I made you my temple, my mural, my sky
Now I’m begging for footnotes in the story of your life
Drawing hearts in the byline
Always taking up too much space or time
You assume I’m fine, but what would you do if I
Break free and leave us in ruins
Took this dagger in me and removed it
Gain the weight of you then lose it
Believe me, I could do it
If it’s all in my head, tell me now
Tell me I’ve got it wrong somehow
I know my love should be celebrated
But you tolerate it
I sit and watch you
Meaning and Analysis
The central idea of “Tolerate It” is emotional asymmetry. Swift’s narrator is not merely unloved in a dramatic, operatic sense; she is tolerated—kept, managed, occasionally acknowledged, but not truly chosen. The lyrics weaponize politeness: the horror is not always outright cruelty, but the steady drip of being treated as inconvenient background. That dynamic can be harder to name than betrayal, which is part of why the song resonates so widely. Many listeners recognize the feeling of giving elaborate proof of love to someone who responds as if you are asking for too much simply by existing fully.
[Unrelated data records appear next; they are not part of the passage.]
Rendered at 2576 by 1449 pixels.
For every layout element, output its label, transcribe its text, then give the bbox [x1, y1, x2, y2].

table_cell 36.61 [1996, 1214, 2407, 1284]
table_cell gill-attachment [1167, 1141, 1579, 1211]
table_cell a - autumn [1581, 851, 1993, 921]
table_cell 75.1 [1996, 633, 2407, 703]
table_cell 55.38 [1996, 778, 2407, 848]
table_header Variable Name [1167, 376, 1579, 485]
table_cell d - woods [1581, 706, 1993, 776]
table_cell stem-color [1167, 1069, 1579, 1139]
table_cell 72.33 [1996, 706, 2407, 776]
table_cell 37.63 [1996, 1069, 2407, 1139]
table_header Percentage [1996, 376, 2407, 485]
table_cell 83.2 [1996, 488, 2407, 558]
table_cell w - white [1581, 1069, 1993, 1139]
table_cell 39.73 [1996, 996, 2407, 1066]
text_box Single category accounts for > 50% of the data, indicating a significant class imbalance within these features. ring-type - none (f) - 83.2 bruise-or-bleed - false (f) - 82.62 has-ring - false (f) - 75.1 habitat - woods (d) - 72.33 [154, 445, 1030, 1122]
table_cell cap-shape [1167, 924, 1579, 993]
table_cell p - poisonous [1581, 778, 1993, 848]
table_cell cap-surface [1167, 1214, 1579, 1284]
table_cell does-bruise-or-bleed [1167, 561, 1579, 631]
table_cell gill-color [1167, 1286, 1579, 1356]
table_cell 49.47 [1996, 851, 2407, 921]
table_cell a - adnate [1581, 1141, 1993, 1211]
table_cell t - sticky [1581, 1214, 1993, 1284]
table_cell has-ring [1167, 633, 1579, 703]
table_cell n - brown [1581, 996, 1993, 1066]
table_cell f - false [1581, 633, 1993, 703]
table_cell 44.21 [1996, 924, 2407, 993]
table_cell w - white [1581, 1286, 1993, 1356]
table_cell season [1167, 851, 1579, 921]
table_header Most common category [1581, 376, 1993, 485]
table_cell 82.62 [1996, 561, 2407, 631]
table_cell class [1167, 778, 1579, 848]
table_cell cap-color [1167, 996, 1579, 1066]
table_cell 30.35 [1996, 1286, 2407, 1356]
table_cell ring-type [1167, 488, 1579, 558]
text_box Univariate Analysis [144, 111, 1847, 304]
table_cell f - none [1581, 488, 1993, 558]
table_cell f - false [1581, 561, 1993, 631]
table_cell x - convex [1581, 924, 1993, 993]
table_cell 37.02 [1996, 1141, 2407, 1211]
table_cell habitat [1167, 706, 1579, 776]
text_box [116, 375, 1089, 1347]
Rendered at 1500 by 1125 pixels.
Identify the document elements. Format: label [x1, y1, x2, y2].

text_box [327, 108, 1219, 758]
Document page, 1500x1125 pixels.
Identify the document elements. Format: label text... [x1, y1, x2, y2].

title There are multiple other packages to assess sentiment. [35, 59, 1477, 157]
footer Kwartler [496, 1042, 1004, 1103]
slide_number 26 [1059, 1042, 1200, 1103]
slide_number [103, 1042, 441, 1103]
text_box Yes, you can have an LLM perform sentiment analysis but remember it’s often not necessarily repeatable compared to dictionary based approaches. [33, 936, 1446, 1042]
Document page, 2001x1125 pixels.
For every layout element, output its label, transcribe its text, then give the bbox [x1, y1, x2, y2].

The domestic table setting and caretaking motifs turn love into labor, and labor into performance. Swift suggests a narrator trained to anticipate needs, smooth edges, and translate her own hunger into something palatable. When that effort is met with tolerance rather than reciprocity, self-worth begins to erode—not because the narrator is weak, but because the relationship’s structure rewards self-erasure. The Rebecca-tinged shadow amplifies the theme of comparison: you can feel as if you are auditioning for a role someone else has already defined without you.
Musically, the song’s slow burn supports a reading of delayed realization. The listener is not always hit immediately; the discomfort accumulates as details stack. By the time the emotional stakes become explicit, you understand why this track is often ranked among Swift’s strongest Evermore work: it trusts subtlety, it respects pain without glamorizing it, and it offers no fake fairy-tale ending—only the courage of naming the truth out loud.
Frequently Asked Questions
What is “Tolerate It” about?
The song portrays a relationship where one partner’s devotion is not reciprocated with equal care; instead, their love is merely tolerated, creating a quiet but painful power imbalance.
Was “Tolerate It” inspired by Rebecca?
Swift has connected the song to inspiration from Daphne du Maurier’s novel Rebecca, particularly themes of unequal emotional power, erasure, and feeling diminished within a partnership.
Who produced “Tolerate It”?
Aaron Dessner produced “Tolerate It,” consistent with the atmospheric, narrative-driven indie folk and alternative textures on much of Evermore.
Which album contains “Tolerate It” and when was it released?
“Tolerate It” is track five on Taylor Swift’s ninth studio album, Evermore, released December 11, 2020.